Often used interchangeably, “swelling” and “inflammation” are in fact two distinct terms. While inflammation is classified as a protective response from the immune system to injury, infection, or irritation; swelling is caused by the accumulation of fluid in tissues in a specific region, or throughout the body.

If left untreated, swelling can become increasingly painful and cause difficulty walking, stiffness, stretched skin (which can become itchy and uncomfortable), increased risk of infection in the swollen area, scarring between layers of tissue, decreased blood circulation, decreased elasticity of arteries, veins, joints, and muscles, and increased risk of skin ulcers.

WHAT IS INFLAMMATION?

Inflammation has a major impact on our health and quality of life. It is a local reactive change that involves the release of antibacterial agents from nearby cells that defend the host against infection. It also facilitates early tissue healing and repair. It “walls off” the infectious or injurious agent and serves as a defence mechanism the body can use to restore itself to a normal morphological form and function.

When a wound swells up, turns red, and hurts, it may be a sign of inflammation. It doesn’t only start when, for instance, a wound has already been infected by bacteria, is oozing pus, or healing poorly. It already starts when the body is trying to fight against the harmful irritant.

TYPES OF INFLAMMATION

  • Acute inflammation is the early response of a tissue to injury. Acute inflammation is nonspecific and may be evoked by any injury short of one that is immediately lethal. It may be regarded as the first line of defence against injury and is characterised by changes in the microcirculation exudation of fluid and emigration of leukocytes from blood vessels to the area of injury. It is typically of short duration, occurring before the immune response becomes established and is aimed primarily at removing the injurious agent.

  • Chronic inflammation may result from failure of the recovery phase of acute inflammation or may occur as a distinct process from the outset due to the nature of the irritant. It is of prolonged duration lasting for several months or years. The hallmarks of chronic inflammation are the infiltration of the primary inflammatory cells and plasma cells in the tissue site, producing inflammatory cytokines, growth factors, and enzymes, contributing to the progression of tissue damage.

When inflammation continues for prolonged periods of time, it can be thought of as the healing process in overdrive and harmful changes can occur to localised tissues as well as the entire body.

WHAT IS SWELLING?

Swelling can affect a small area or the entire body. The result of inflammation or a build-up of fluid, swelling can be caused by insect bites, illness, injury, infection, burn wounds, and arthritis. Internal swelling is often a side effect of medication or the result of a serious injury. In cases where the swelling is caused by an infection, more fluid from the blood vessels puts more infection-fighting white blood cells in the swollen area.

5 KIND OF SWELLING

The result of inflammation or a buildup of fluid, Nationwide Children’s Hospital differentiates between the following kinds of swelling: oedema describes swelling in the tissue outside of the joint.

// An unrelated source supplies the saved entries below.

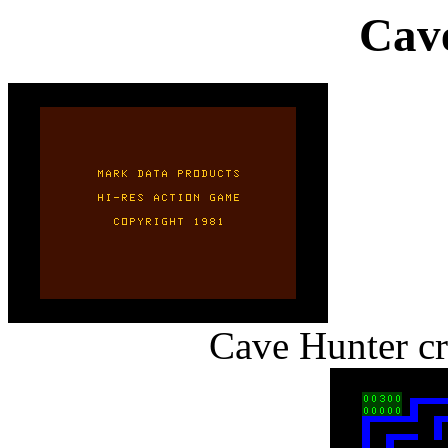
Cav
Cave Hunter cr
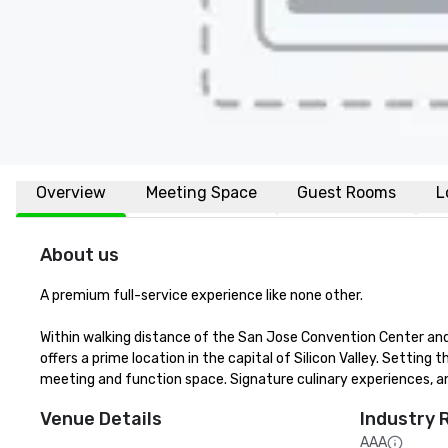
Overview
Meeting Space
Guest Rooms
L
About us
A premium full-service experience like none other.

Within walking distance of the San Jose Convention Center and 
offers a prime location in the capital of Silicon Valley. Setting t
meeting and function space. Signature culinary experiences, an
Venue Details
Industry 
AAA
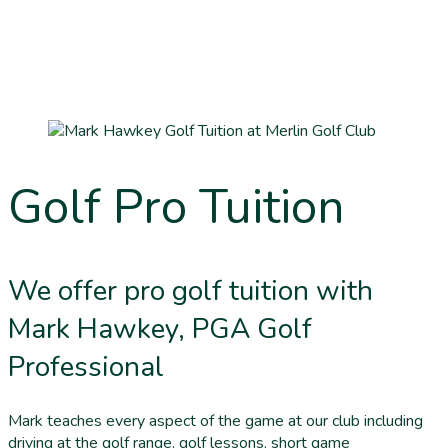
Golf Pro Tuition
We offer pro golf tuition with
Mark Hawkey, PGA Golf
Professional
Mark teaches every aspect of the game at our club including
driving at the golf range, golf lessons, short game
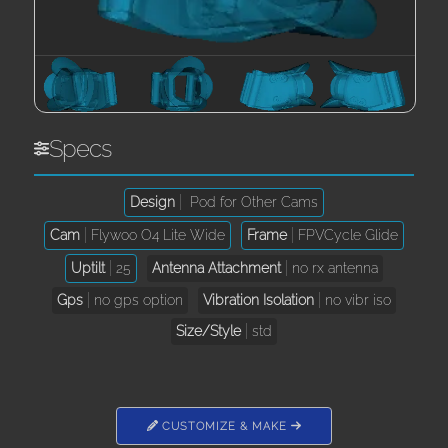
Specs
Design
Pod for Other Cams
Cam
Flywoo O4 Lite Wide
Frame
FPVCycle Glide
Uptilt
25
Antenna Attachment
no rx antenna
Gps
no gps option
Vibration Isolation
no vibr iso
Size/Style
std
CUSTOMIZE & MAKE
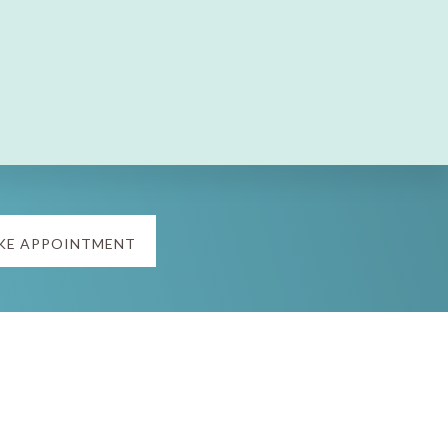
KE APPOINTMENT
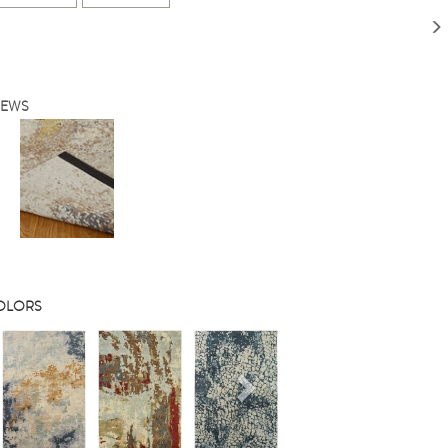
IEWS
COLORS
s
Next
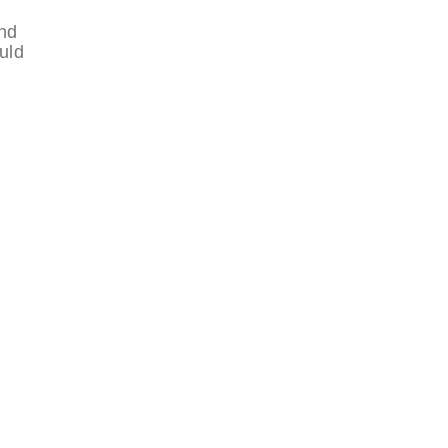
und
uld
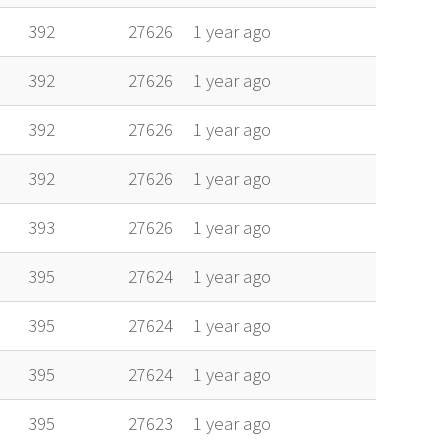
392
27626
1 year ago
392
27626
1 year ago
392
27626
1 year ago
392
27626
1 year ago
393
27626
1 year ago
395
27624
1 year ago
395
27624
1 year ago
395
27624
1 year ago
395
27623
1 year ago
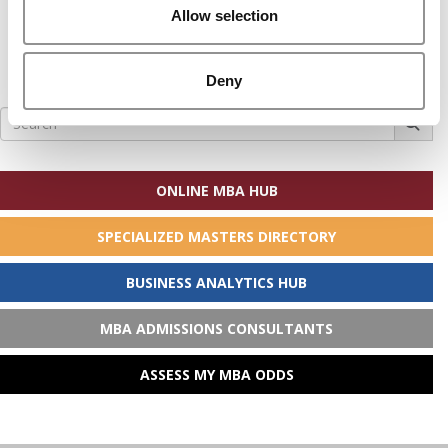
Allow selection
Deny
Search
for:
ONLINE MBA HUB
SPECIALIZED MASTERS DIRECTORY
BUSINESS ANALYTICS HUB
MBA ADMISSIONS CONSULTANTS
ASSESS MY MBA ODDS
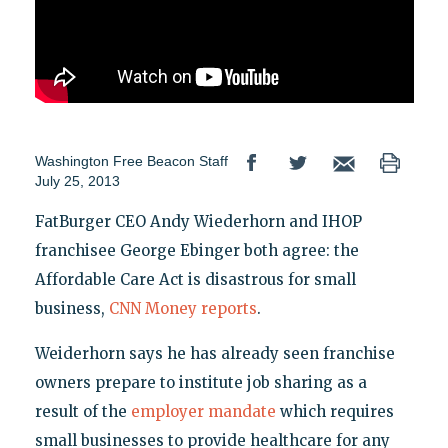
Washington Free Beacon Staff
July 25, 2013
FatBurger CEO Andy Wiederhorn and IHOP
franchisee George Ebinger both agree: the
Affordable Care Act is disastrous for small
business,
CNN Money reports
.
Weiderhorn says he has already seen franchise
owners prepare to institute job sharing as a
result of the
employer mandate
which requires
small businesses to provide healthcare for any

Effusion describes swelling that is inside a joint, such as a swollen ankle or knee. Hemarthrosis is a condition where there is blood and swelling within a joint.

This indicates either a ligament injury, such as an ACL tear or a fracture. Acute refers to swelling that occurs within 24 hours of injury. Chronic refers to swelling that occurs over a long period of time and can be difficult for an individual to detect but is very harmful if left untreated.

COMPLICATIONS

If left untreated, swelling can become increasingly painful and cause difficulty walking, stiffness, stretched skin (which can become itchy and uncomfortable), increased risk of infection in the swollen area, scarring between layers of tissue, decreased blood circulation, decreased elasticity of arteries, veins, joints, and muscles, and increased risk of skin ulcers.